The organisation is now encouraging Australians to plan domestic trips the way they approach international trips by building in “Bucket List experiences” and other extras that will help support the domestic tourism industry.
Agility based on insights
Agility and speed in turning insights into action was the second-highest priority among executives who responded to the 2021 Digital Trends Report, topped only by innovation.
For CMOs, such as Bangalore International Airport Limited’s Shalini Rao, that means using technology to track, improve and measure the customer experience.
Research conducted by Rao as the pandemic ramped up last year revealed just 24 percent of respondents were likely to fly once the airport reopened after lockdown, with most citing fears of being infected with COVID-19 (72 percent) as a key reason to avoid it.
In response, BIAL created a fully digitised “Parking to Boarding” customer journey that prioritises customer safety.
“We were the first airport to go completely contactless end-to-end,” Rao explains. “We went from having a digital transformation ‘plan’ mapped out over a year to suddenly having to do it all in three weeks.”
The transformation includes introducing QR codes at check-in kiosks, virtual video help desks to limit face-to-face interaction, digital scanners to read the barcodes on boarding passes and an improved system of managing queues and airport traffic to prevent crowding.
Efforts to engage customers during the pandemic using Adobe technology to help communicate and harmonise its customer safety messaging across platforms has helped the company grow its subscriber base by 30 percent despite the downturn.

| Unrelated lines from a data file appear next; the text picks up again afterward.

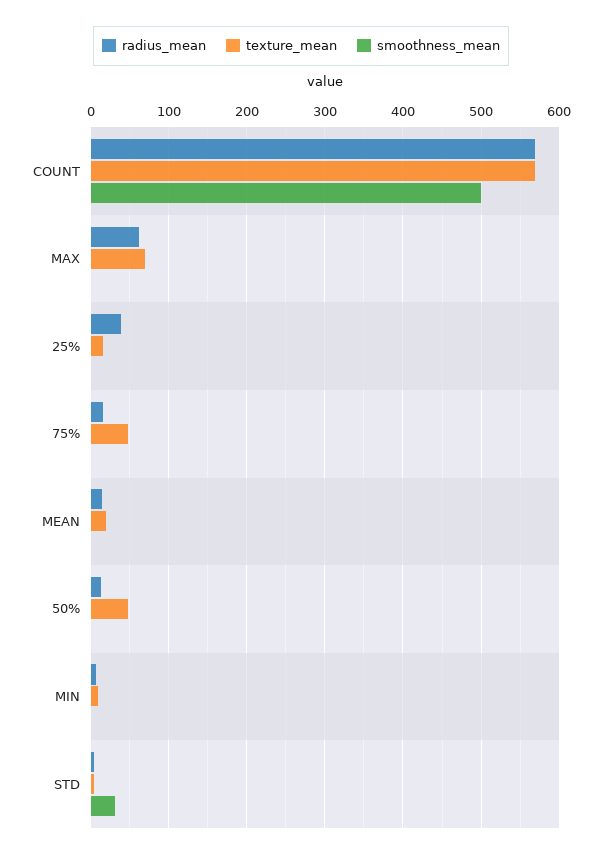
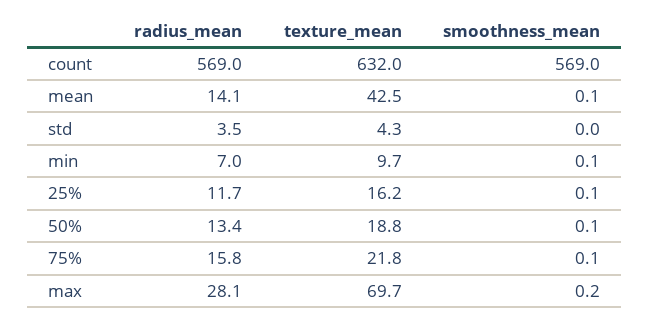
  {
    "radius_mean": {
      "COUNT": 569,
-     "MAX": 60,
+     "MAX": 28.1,
-     "25%": 40,
+     "25%": 11.7,
      "75%": 15.8,
      "MEAN": 14.1,
      "50%": 13.4,
      "MIN": 7,
      "STD": 3.5
    },
    "texture_mean": {
-     "COUNT": 570,
+     "COUNT": 632,
      "MAX": 69.7,
      "25%": 16.2,
-     "75%": 50,
+     "75%": 21.8,
-     "MEAN": 20,
+     "MEAN": 42.5,
-     "50%": 50,
+     "50%": 18.8,
      "MIN": 9.7,
      "STD": 4.3
    },
    "smoothness_mean": {
-     "COUNT": 500,
+     "COUNT": 569,
      "MAX": 0.2,
      "25%": 0.1,
      "75%": 0.1,
      "MEAN": 0.1,
      "50%": 0.1,
      "MIN": 0.1,
-     "STD": 30
+     "STD": 0
    }
  }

“We’re still living in uncertain times – I can’t say for sure what the plan is, but I can definitely tell you we’re all asking ‘what does it mean for us today?’” Rao says.
Balancing short-term activity with longer-term brand outcomes
Rao’s comments point to the perennial tensions in marketing that have been exacerbated over the past year between short-term activities and the importance of continuing to pursue longer-term strategic brand outcomes.
Those brands that can quickly gain customer insights were more successful through the second half of 2020, the 2021 Digital Trends Report suggests, and their ability to prove the value of marketing is allowing them to increase budgets and continue longer-term brand-building activity.
Coles’ Lisa Ronson addressed the issue early by splitting the marketing team in two, with one team focusing on short-term COVID-related activities and the other looking at longer-term objectives.
Coles recently launched its new ‘Value the Australian Way’ brand positioning celebrating the Australian way of life, centering around food and gatherings of friends and family. The company has also increased its marketing and advertising spend as it looks to invest in its brand longer-term.
“[CX leaders] are more likely to be increasing spending on acquisition, retention and marketing overall,” the 2021 Digital Trends Report found.
In most cases, CMO success is built on data and understanding the digital-first customer - a position that many in the industry can build on in the times ahead.
Successfully identifying and working with peers to develop new revenue opportunities, as well as securing the confidence, investment and technology needed to support the brand, will also be critical as we move into the ‘new normal’ - and a new era for data-driven CMOs.